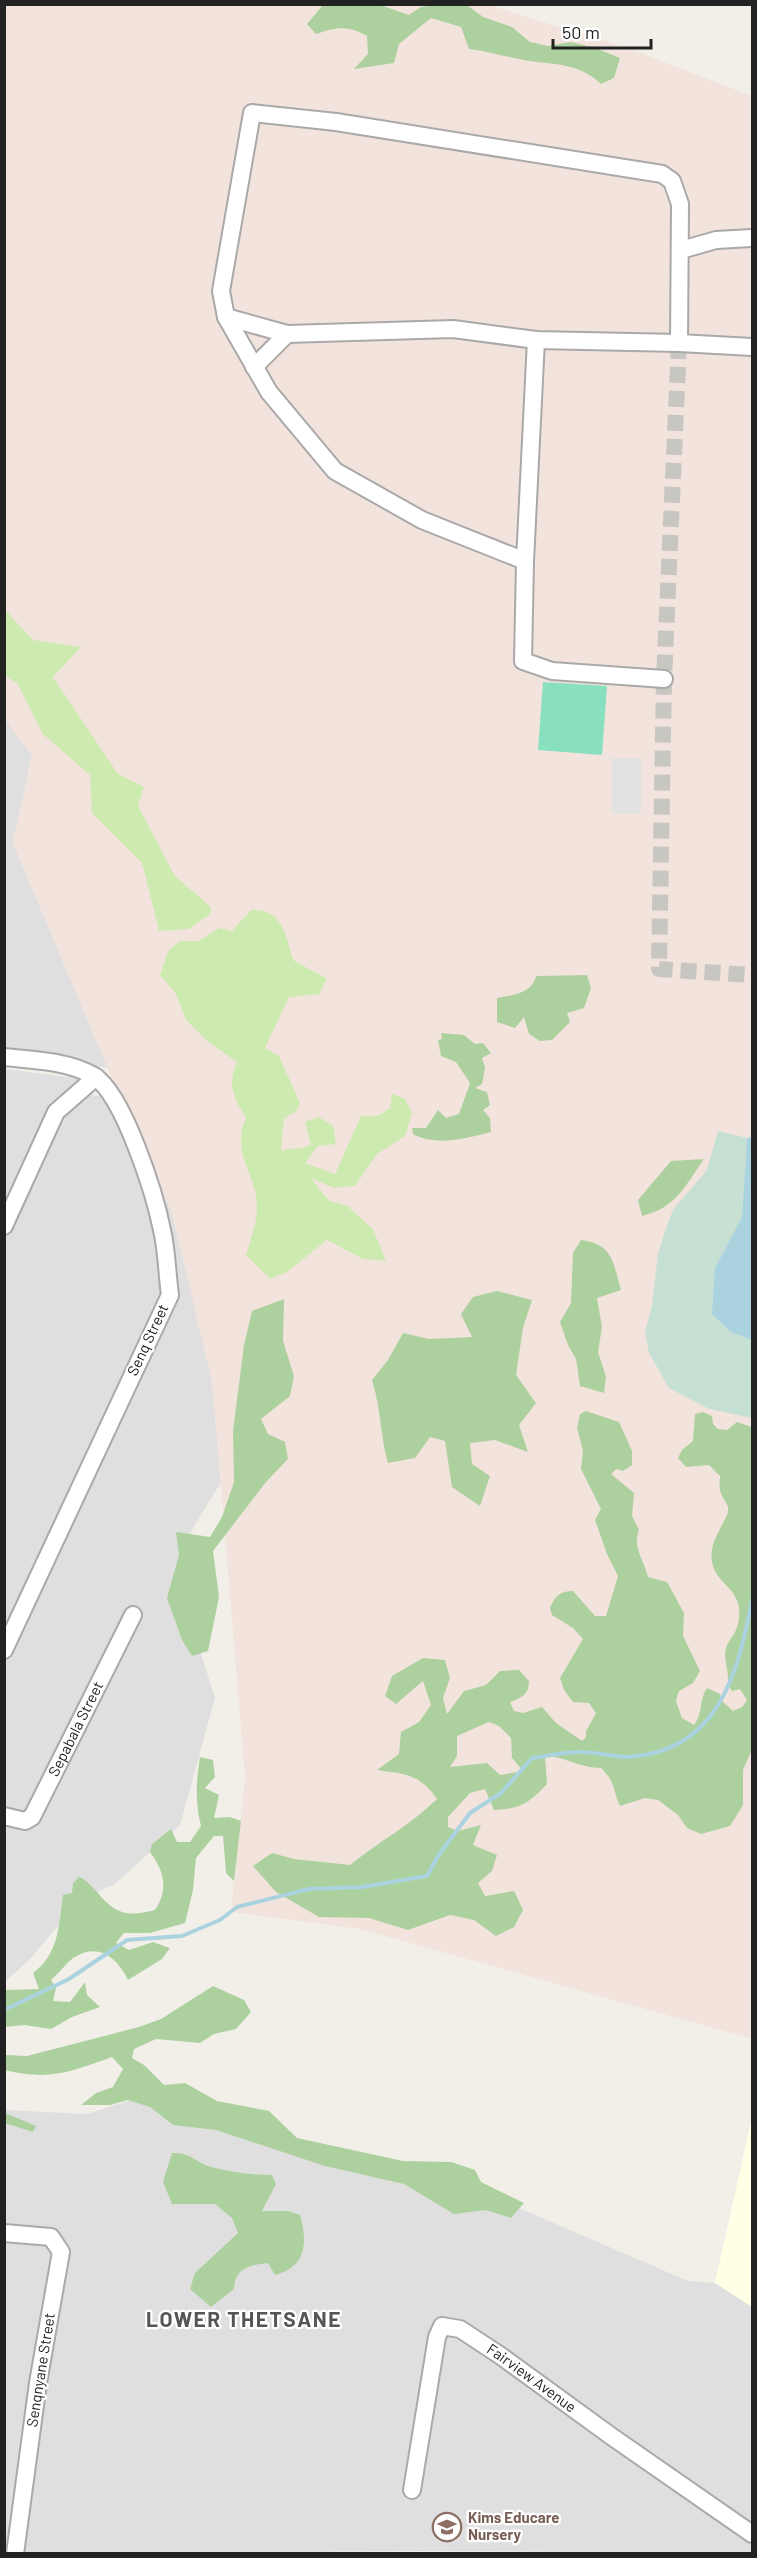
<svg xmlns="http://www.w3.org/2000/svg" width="757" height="2558" font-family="Barlow,sans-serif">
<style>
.residential{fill:#e0dfdf}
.education{fill:#ffffe5}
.military{fill:#f3e3dd}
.grass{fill:#cdebb0}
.forest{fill:#add19e;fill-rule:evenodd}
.wetland{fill:#c6e0d4}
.pitch{fill:#88e0be}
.parking{fill:#e2e2e2}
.water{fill:#aad3df}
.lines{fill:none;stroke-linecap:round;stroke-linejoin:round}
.stream{stroke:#aad3df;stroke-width:4}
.minor-tunnel{stroke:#c8c6c1;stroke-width:16;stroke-dasharray:16 8;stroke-linecap:butt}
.minor-casing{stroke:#a9a9a9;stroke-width:20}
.minor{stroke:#fff;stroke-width:16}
.labels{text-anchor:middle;stroke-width:4.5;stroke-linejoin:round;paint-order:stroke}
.street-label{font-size:15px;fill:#222;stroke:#fff}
.education-label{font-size:15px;font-weight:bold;fill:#785e54;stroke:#fff;text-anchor:start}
.district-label{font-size:21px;font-weight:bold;letter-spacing:1.5px;fill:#555;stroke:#fff}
</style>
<rect width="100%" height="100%" fill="#f2efe9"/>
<path class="residential" d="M4 718 32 755 13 843 108 1068 5 1053Z
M5 1069 76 1078 94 1096 119 1095 172 1213 212 1380 221 1482 184 1543 196 1638 215 1698 180 1825 115 1884 80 1900 31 1958 5 1982Z
M144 2096 496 2198 688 2281 715 2283 752 2307V2553L419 2551 5 2554V2110L87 2114Z"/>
<path class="education" d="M752 2117V2307L715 2283Z"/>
<path class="military" d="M4 5H489L628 48 752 96V2039L360 1929 231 1912 245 1778 212 1380 172 1213 119 1095 13 843 32 756 4 718Z"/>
<path class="grass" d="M5 610 33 640 81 647 53 677 118 774 144 787 138 806 175 876 211 907 210 914 189 929 159 931 142 863 92 813 90 775 43 734 17 683 5 676Z
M251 910C283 909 286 935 293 960L327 979 319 994 289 997 265 1048 279 1056 300 1103 298 1109 284 1119 281 1151C292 1147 300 1150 311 1145L305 1122 318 1117 333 1125 336 1144 318 1146 305 1163 335 1174 361 1116H378L390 1108 392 1094 405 1099 412 1113 405 1136 377 1154 355 1186 334 1188 311 1178 329 1201 346 1205 373 1229 386 1261 363 1259 327 1240 287 1272 270 1279 246 1255C250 1240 257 1223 257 1208 257 1172 230 1157 246 1117 233 1097 227 1086 237 1062L207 1041 186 1020 176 994 160 975 168 951 180 941H199L219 928 232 931Z"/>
<path class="forest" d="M333 4 380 5 409 15 421 7 436 5H467L483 17 512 27 530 42 548 46 570 42 593 47 620 58 614 78 601 84C576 60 550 66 519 59 502 56 487 51 469 49L461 27 431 18 399 44 394 63 354 69 368 54 367 36C348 25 336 27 316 34L307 24 322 6Z
M587 975 591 988 584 1008 567 1013 570 1022 552 1040 540 1041 529 1034 524 1017 515 1028 497 1022V998C512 995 532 994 536 976Z
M441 1033 464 1035 475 1044 483 1043 491 1053 482 1058 485 1068 482 1084 475 1088 487 1092 490 1105 483 1110 490 1118 491 1132C466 1138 437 1147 413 1134L412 1128H426L438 1110 446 1118 459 1114 470 1083 456 1062 441 1056 438 1040 442 1039Z
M704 1159C685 1186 676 1208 642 1216L638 1200 671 1161Z
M581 1240C613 1244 613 1262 621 1290L597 1298 602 1327 598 1352 606 1377 604 1393 580 1386 576 1359 568 1345 560 1322 571 1303 573 1253Z
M497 1291 532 1300 523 1328 516 1375 536 1403 519 1425 528 1452 495 1440 470 1443 472 1464 490 1476 480 1506 452 1487 445 1441 430 1437 415 1458 388 1463C380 1435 381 1408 372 1380L388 1360 403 1333 429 1339 472 1337 461 1314 473 1297Z
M284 1299 283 1341 294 1376 290 1396 261 1419 268 1434 285 1442 288 1459 266 1482 213 1551 219 1597 208 1651 192 1656 182 1640 167 1598 179 1555 176 1532 210 1537 222 1517 234 1482 233 1431 244 1345 252 1311Z
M586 1411 619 1422 632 1451V1465L623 1471 616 1469 611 1474 634 1493 632 1516 639 1530C632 1546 644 1561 648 1577L667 1582 684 1613 683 1636 700 1671 693 1683 679 1691 676 1701 682 1718 694 1725C703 1714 699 1699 707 1688L720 1694 723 1702 733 1711 742 1707 747 1700 740 1689 732 1691C726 1684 729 1678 727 1669 720 1638 736 1643 739 1618 742 1589 719 1586 713 1566 707 1546 720 1531 727 1515 732 1505 721 1499 720 1490 719 1485 720 1480 720 1476L709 1465 686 1467 678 1458 682 1450 693 1441 695 1414 703 1412 712 1416 713 1424 718 1429 727 1430 737 1422 752 1427V1749L743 1770V1805L730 1826 701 1834 687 1828 678 1815 658 1800 645 1798 620 1806C612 1788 616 1783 601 1768 580 1768 565 1757 545 1755L547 1784C529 1803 521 1809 494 1810L485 1789 470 1793 448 1817V1827L458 1831 481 1825 473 1845 497 1855 492 1871 478 1883 485 1896 514 1891 523 1910 514 1927 496 1936 474 1920 450 1915 408 1930 369 1918 319 1917 276 1892 253 1866 272 1853 294 1859 350 1865C378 1842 411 1825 437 1799 420 1774 405 1774 377 1770L399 1754 401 1732 419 1722 431 1705 423 1681 396 1704 385 1696 392 1676 423 1658 445 1660 450 1678 443 1698 447 1714 464 1691 486 1685 500 1671 519 1670 529 1681C529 1694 522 1698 510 1702L514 1711 523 1713 542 1707 556 1723 582 1741 586 1737V1731L596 1713 589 1703 573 1702 564 1690 560 1678 583 1639 573 1628 552 1615 550 1608C555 1596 560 1591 573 1591L595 1616H606L618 1576 607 1554 595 1520 601 1509 581 1469 583 1450 577 1428 580 1414ZM489 1722 499 1726 511 1738 512 1758 523 1771 500 1775 487 1763 450 1767 457 1756V1736Z
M200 1757 213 1760 215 1777 205 1788 219 1795 214 1818 230 1817 241 1821 234 1881 226 1873 223 1836H214L196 1858 193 1890 185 1923 150 1933H124L116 1943 129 1950 153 1942 170 1948 162 1959 128 1980C118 1959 99 1942 75 1957 69 1960 58 1974 51 1980L56 1988 53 2001 70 2002 85 1982 87 1995 100 2007 72 2017 51 2029 24 2025 5 2027V1990L39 1989 33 1973C59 1954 59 1925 63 1895L72 1893 73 1883 79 1877C88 1881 90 1885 97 1892 116 1915 128 1917 155 1910 169 1889 164 1871 150 1852L152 1844 171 1829 177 1842H190L201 1826C195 1802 196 1781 200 1757Z
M213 1986 244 2000 251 2012 236 2029 214 2034 200 2043 156 2039 134 2049 132 2058 144 2065 164 2085 185 2083 217 2101 269 2111 297 2138 403 2161 451 2162 475 2170 481 2182 524 2203 511 2218 486 2210 454 2214 404 2184 325 2166 216 2130 173 2125 150 2107 128 2100 110 2105H81L96 2093 113 2087 123 2069 112 2057C70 2072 49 2081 5 2070V2055L27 2056 139 2027 161 2019Z
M5 2113 36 2126 33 2132 5 2123Z
M172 2153C193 2153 194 2162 211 2167 230 2172 252 2175 272 2175L276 2184 262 2211H288L300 2215C308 2243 306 2267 275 2275L268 2263C249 2265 235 2268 234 2289L211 2307 190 2289 195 2273 238 2233 232 2218 215 2204H172L163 2182Z"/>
<path class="wetland" d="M718 1131 747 1138 742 1217 715 1268 731 1332 752 1340V1418L709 1409 669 1388 649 1353 645 1332 652 1306 658 1254 667 1225 673 1210 707 1170Z"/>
<path class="pitch" d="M543 682 607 686 602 755 538 750Z"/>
<path class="parking" d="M612 758H641V814H612Z"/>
<path class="water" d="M752 1137V1340L731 1332 712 1314 715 1268 742 1217 747 1138Z"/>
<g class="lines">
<path class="stream" d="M4 2010 69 1979 127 1940 182 1936 220 1920 237 1907 309 1889 362 1887 427 1876 438 1856 470 1813 501 1793 532 1758C548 1756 566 1751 582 1752 597 1752 613 1757 628 1757 718 1752 738 1674 752 1600"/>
<path class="minor-tunnel" d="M679 343 664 679 659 969 752 975"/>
<g class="minor-casing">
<g id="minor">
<path d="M252 113 336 122 662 174 672 181 680 204 679 343 536 340 453 329 287 334 226 317 221 291Z"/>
<path d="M681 250 716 240 752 238"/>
<path d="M226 317 269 392 335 471 422 520 525 561"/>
<path d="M536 340 525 561 523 661 552 671 664 679"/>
<path d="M679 343 752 347"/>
<path d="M254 367 287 334"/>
<path d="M4 1057C34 1060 68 1061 94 1076 124 1095 155 1195 162 1230 167 1251 167 1274 170 1295L4 1650"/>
<path d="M4 1226 56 1112 96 1077"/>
<path id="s1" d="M4 1816 25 1821 32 1817 133 1615"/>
<path d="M4 2233 51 2237 61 2252 38 2383 15 2554"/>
<path id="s2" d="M412 2490 437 2337 442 2326 460 2329 501 2356 611 2436 752 2534"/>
</g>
</g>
<use href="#minor" class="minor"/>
</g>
<defs>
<g id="school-ring" transform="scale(1.5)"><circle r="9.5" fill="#fff" stroke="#8d6e63" stroke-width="1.5"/><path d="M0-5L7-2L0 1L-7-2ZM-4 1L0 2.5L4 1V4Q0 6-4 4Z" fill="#8d6e63"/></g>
</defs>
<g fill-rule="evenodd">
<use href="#school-ring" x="447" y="2527"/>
</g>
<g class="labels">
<g class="street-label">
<text transform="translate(148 1340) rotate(-65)" y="5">Senq Street</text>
<text dy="5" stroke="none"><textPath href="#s1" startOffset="128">Sepabala Street</textPath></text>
<text transform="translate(41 2370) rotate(-81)" y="5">Senqnyane Street</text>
<text dy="5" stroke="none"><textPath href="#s2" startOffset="272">Fairview Avenue</textPath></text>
</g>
<g class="education-label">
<text x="468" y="2523">Kims Educare<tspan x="468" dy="17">Nursery</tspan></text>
</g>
<g class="district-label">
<text x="244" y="2327">LOWER THETSANE</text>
</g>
</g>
<rect width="757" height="2558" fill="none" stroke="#222222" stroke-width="12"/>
<path d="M553 39v9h98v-9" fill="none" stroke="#222222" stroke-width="3"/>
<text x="562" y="39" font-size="18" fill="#222222" stroke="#ffffff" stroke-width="4.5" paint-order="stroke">50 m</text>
</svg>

........

Action item
Go through the material above, and wherever a line contains the string "lines", return it.

Problem solution
.lines{fill:none;stroke-linecap:round;stroke-linejoin:round}
<g class="lines">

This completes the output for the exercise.